● **EXERCISE**
Look through the data below and output, unchanged, every line from the one holding "令和5年4月申込数（北区）（PDF：199KB）" through the one holding "El plástico de", inclusive. Skip the pictures.

● **EXERCISE MATERIALS**
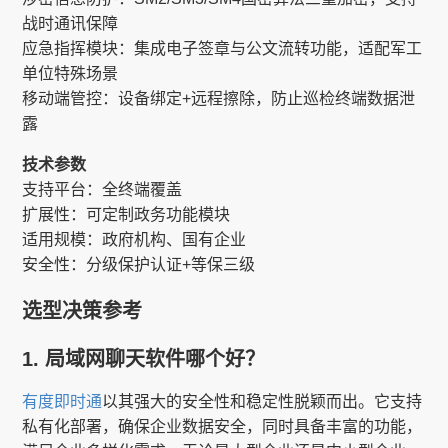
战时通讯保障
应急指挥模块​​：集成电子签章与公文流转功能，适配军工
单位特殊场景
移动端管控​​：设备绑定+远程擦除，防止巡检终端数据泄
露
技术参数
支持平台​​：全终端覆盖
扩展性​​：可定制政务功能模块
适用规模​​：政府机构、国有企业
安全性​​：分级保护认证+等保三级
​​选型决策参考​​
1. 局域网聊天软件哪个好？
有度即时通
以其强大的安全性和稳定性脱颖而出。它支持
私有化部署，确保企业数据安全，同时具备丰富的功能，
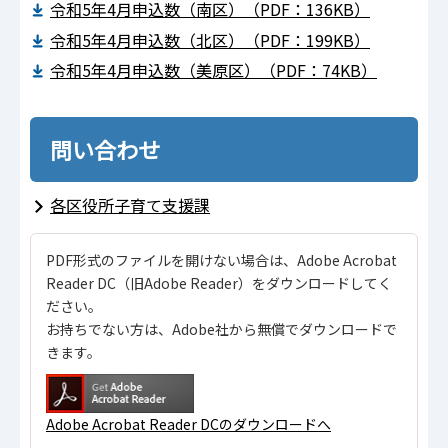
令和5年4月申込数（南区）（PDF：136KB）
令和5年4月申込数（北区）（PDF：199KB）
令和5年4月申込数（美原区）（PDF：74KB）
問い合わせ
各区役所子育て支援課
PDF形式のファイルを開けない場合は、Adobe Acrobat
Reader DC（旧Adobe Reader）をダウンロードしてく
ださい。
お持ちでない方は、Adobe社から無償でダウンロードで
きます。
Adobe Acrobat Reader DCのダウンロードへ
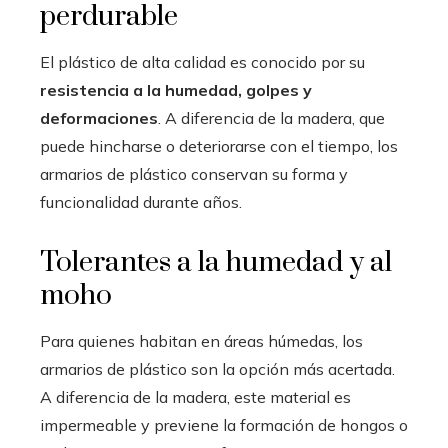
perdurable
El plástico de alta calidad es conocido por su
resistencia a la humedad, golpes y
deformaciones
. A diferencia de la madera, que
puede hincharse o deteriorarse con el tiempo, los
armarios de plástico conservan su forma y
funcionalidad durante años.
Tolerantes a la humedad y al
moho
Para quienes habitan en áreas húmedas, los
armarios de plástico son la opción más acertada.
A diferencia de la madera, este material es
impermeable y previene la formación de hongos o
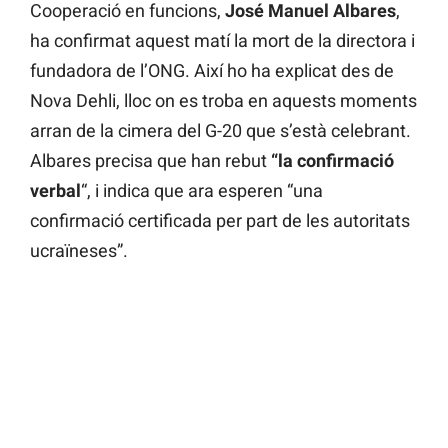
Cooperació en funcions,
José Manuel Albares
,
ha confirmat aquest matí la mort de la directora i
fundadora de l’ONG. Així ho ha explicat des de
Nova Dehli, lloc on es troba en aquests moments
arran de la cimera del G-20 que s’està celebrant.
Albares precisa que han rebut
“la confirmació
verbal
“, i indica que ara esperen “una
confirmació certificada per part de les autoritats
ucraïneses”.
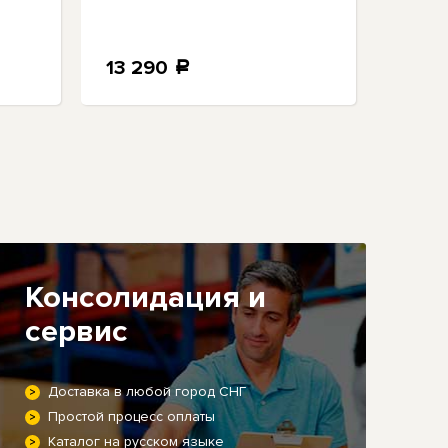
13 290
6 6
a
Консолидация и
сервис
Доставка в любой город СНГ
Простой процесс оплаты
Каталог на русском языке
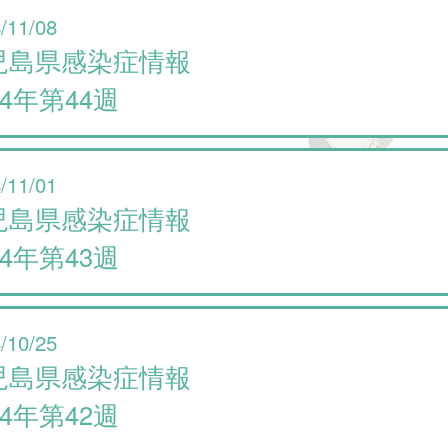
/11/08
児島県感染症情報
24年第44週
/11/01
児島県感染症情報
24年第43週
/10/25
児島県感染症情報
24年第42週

---

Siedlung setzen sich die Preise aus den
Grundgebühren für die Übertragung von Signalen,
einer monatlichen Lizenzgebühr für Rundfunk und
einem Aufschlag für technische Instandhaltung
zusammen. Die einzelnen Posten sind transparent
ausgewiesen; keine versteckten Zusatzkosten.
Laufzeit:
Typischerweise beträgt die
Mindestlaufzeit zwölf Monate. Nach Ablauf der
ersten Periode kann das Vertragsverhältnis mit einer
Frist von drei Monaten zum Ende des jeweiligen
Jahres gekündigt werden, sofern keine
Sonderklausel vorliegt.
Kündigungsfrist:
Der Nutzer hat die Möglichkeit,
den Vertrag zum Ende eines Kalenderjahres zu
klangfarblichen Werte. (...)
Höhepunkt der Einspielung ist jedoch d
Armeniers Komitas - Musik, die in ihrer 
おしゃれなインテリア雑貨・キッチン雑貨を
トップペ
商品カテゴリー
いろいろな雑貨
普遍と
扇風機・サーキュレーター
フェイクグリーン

● **SOLUTION TO THIS PROBLEM**
令和5年4月申込数（北区）（PDF：199KB）
令和5年4月申込数（美原区）（PDF：74KB）
問い合わせ
各区役所子育て支援課
PDF形式のファイルを開けない場合は、Adobe Acrobat
Reader DC（旧Adobe Reader）をダウンロードしてく
ださい。
お持ちでない方は、Adobe社から無償でダウンロードで
きます。
Adobe Acrobat Reader DCのダウンロードへ
perdurable
El plástico de alta calidad es conocido por su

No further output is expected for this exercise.